Aim of the task:
Rewrite the material, from its first line up to and including the line with "Temas relacionados", as a Markdown table with the columns Row and Line, leaving out any blank lines.
Data for the task section start
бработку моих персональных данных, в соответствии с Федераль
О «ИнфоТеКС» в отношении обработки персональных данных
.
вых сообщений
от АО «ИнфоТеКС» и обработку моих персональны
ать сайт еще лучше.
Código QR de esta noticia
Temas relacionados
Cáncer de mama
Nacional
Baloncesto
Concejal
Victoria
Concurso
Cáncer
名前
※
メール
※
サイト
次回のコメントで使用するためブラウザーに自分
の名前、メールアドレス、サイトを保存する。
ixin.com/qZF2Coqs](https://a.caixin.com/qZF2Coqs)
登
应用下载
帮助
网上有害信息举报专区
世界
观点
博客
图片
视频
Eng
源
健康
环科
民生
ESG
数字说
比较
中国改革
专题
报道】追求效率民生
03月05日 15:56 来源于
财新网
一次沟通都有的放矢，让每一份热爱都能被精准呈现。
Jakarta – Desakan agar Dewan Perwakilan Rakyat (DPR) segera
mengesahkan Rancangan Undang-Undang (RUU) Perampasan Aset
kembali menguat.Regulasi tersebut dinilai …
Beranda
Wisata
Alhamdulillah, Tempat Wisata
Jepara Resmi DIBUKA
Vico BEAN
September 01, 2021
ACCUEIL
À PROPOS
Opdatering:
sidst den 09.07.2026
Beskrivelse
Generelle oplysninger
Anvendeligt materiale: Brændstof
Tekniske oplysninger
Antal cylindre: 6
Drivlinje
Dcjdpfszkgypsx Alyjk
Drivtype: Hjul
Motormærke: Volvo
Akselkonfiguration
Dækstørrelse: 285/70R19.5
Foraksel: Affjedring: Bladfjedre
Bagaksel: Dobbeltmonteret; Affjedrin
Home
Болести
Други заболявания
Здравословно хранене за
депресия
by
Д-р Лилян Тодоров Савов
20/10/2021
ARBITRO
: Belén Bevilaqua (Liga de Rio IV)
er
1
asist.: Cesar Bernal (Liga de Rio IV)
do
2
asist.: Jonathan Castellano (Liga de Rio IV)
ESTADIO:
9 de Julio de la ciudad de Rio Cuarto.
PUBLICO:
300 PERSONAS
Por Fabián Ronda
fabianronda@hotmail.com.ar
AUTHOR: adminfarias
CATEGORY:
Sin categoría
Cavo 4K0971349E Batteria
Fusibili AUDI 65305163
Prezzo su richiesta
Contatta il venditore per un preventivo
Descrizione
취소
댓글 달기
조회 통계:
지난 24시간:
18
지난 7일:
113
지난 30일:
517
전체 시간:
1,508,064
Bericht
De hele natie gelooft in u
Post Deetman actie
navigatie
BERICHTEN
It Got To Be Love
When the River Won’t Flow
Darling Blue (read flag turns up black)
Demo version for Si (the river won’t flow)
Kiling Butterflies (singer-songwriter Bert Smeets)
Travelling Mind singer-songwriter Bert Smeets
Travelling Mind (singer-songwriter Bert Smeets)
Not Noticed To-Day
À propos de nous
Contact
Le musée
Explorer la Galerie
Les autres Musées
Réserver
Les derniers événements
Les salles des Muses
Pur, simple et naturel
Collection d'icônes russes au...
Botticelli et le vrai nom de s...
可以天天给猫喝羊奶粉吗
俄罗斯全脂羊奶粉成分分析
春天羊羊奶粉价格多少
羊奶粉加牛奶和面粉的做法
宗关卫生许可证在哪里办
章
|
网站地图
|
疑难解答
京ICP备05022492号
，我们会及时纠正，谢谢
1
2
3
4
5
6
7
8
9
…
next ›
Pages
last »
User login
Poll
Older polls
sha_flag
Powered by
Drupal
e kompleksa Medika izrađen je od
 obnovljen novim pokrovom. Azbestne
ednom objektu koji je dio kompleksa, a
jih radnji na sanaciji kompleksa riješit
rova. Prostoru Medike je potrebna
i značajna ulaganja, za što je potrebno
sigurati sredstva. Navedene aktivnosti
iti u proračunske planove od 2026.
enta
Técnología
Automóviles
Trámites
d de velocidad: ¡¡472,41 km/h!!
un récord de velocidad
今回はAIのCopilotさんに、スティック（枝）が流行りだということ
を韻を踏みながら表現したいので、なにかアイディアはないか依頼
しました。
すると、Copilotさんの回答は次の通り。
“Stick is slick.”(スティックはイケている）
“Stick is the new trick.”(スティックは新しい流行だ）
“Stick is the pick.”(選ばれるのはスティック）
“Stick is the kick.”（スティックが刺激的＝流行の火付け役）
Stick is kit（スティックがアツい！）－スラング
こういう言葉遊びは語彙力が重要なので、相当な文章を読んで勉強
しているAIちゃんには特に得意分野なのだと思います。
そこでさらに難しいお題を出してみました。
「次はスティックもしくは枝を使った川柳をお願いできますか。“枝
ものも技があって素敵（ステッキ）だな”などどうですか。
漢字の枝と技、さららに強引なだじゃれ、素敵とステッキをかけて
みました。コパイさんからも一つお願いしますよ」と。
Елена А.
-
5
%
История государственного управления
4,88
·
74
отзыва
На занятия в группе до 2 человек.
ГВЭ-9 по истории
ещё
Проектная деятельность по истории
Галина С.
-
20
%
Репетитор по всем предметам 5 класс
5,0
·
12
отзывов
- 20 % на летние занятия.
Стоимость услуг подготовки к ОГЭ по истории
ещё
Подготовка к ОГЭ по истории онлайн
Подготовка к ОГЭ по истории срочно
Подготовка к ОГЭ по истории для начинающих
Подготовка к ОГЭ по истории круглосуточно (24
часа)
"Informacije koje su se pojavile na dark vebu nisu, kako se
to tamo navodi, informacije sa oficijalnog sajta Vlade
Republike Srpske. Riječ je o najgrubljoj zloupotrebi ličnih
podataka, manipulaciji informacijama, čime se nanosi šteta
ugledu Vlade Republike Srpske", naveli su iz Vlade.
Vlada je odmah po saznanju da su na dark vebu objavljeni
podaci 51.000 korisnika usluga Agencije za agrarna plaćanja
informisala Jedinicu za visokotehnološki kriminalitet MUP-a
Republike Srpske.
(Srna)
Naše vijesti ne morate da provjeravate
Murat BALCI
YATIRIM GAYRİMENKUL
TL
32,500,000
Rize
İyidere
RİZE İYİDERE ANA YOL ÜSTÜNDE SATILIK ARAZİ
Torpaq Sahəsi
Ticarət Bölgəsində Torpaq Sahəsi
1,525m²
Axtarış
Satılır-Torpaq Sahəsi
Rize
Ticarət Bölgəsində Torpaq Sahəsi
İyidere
Data for the task section end
Exercise output:
| Row | Line |
|---|---|
| 1 | бработку моих персональных данных, в соответствии с Федераль |
| 2 | О «ИнфоТеКС» в отношении обработки персональных данных |
| 3 | . |
| 4 | вых сообщений |
| 5 | от АО «ИнфоТеКС» и обработку моих персональны |
| 6 | ать сайт еще лучше. |
| 7 | Código QR de esta noticia |
| 8 | Temas relacionados |